Derangement : arrangement where no element is in its designated position
Number of derangement can be calculated easily using the principle of mutual exclusion and inclusion (http://math.mit.edu/~fox/MAT307-lecture04.pdf )
In this question, we take the designated position of ball $B_i$ as $C_i$.
We need to find all possible arrangements where no $B_i$ is in its designated cell $C_i$.
Lets take $5$ arrangements for positions $1,2,3,4$ and $5$ where, in each of them, one element is in its designated position and denote them as $S_i$.

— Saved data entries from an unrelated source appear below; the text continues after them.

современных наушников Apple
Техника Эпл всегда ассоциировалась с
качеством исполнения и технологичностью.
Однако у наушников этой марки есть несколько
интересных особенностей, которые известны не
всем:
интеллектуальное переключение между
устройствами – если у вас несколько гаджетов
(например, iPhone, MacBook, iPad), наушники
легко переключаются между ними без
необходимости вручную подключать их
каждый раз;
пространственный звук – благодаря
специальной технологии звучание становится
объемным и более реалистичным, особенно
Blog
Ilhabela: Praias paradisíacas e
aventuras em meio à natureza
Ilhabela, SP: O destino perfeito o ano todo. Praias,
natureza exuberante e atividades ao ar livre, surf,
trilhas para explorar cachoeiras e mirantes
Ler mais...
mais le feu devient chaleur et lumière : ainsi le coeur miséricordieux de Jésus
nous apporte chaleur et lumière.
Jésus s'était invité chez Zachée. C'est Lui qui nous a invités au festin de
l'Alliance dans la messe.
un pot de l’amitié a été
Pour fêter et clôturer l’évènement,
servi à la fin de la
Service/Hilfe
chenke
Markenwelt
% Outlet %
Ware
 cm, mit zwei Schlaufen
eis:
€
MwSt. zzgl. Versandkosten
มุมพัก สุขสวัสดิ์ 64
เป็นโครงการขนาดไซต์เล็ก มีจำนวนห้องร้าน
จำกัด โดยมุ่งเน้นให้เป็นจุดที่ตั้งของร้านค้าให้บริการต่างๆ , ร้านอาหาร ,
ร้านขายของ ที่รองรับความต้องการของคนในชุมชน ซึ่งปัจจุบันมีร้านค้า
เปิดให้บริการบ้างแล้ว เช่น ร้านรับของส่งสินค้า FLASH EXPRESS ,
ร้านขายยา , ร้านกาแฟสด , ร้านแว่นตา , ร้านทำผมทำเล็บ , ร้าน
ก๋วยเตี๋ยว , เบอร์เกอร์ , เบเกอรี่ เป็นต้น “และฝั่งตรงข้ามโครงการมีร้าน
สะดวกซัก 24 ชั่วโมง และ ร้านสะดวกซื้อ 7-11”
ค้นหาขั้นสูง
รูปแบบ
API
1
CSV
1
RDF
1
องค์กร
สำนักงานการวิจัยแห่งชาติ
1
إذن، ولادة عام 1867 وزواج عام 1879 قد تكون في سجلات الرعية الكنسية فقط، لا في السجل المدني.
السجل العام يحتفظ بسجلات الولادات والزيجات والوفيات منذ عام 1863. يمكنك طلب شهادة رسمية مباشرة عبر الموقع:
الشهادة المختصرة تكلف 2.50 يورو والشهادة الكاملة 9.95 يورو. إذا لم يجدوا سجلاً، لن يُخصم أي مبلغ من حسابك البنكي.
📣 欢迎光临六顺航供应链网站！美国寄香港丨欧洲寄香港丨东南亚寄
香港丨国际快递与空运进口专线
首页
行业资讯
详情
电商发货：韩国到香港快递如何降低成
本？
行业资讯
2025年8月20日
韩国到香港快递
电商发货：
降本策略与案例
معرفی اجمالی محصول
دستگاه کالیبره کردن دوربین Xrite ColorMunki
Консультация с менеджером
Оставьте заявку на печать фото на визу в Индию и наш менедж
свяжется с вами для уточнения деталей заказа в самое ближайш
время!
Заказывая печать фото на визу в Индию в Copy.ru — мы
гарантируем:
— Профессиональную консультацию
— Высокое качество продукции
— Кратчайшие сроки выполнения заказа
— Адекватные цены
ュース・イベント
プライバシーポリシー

$$\begin{array}{|c|c|c|c|} \hline \text {$1$} & \text{ $x$}& \text{$x$} & \text{$x$} & \text{$x$} \\\hline \end{array} \rightarrow{S_1}$$
$|{S_1}| = 4!$ as the other 4 balls can be arranged in $4!$ ways inside $S_1$
Similarly, we have $S_2$ which is the arrangement of all balls with $B_2$ in its designated position.
$$\begin{array}{|c|c|c|c|} \hline \text {$x$} & \text{ $2$}& \text{$x$} & \text{$x$} & \text{$x$} \\\hline \end{array} \rightarrow{S_2}$$
We have $|{S_2}| = 4!$ similar to $|S_1|$ and likewise $|{S_i}| = 4!$ .
We have total number of non-derangement $=\ |{S_1}\cup{S_2}\cup{S_3}\cup{S_4}\cup{S_5}| $
According to the principle of Mutual Inclusion and Exclusion,
$|{S_1}\cup{S_2}\cup{S_3}\cup{S_4}\cup{S_5}| = \Sigma|{S_i}|-\Sigma|{S_i\cap{S_j}}|+\Sigma|S_i\cap{S_j}\cap{S_k}|-\ldots \longrightarrow (A)$
$|S_1\cap{S_2}| = $number of arrangements where $B_1$ and $B_2$ are in their designated positions.
$$\begin{array}{|c|c|c|c|} \hline \text {$1$} & \text{ $2$}& \text{$x$} & \text{$x$} & \text{$x$} \\\hline \end{array}$$
This can be done in $3!$ ways.
Similarly all the other two intersections,$ |S_i\cap {S_j}| = 3!$ and three intersections,$|S_i\cap{S_j}\cap{S_k}| = 2! $ and similarly all.
Substituting in equation $(A),$
$|{S_1}\cup{S_2}\cup{S_3}\cup{S_4}\cup{S_5}|= 5\times 4!-\binom{5}{2}\times 3!+\binom{5}{3}\times 2!-\binom{5}{4}\times 1!+\binom{5}{5}\times 0!=76$ (equals number of non derangements)
Derangements = all arrangements - non derangements
$= 5! - 76 = 44$
Correct Answer: A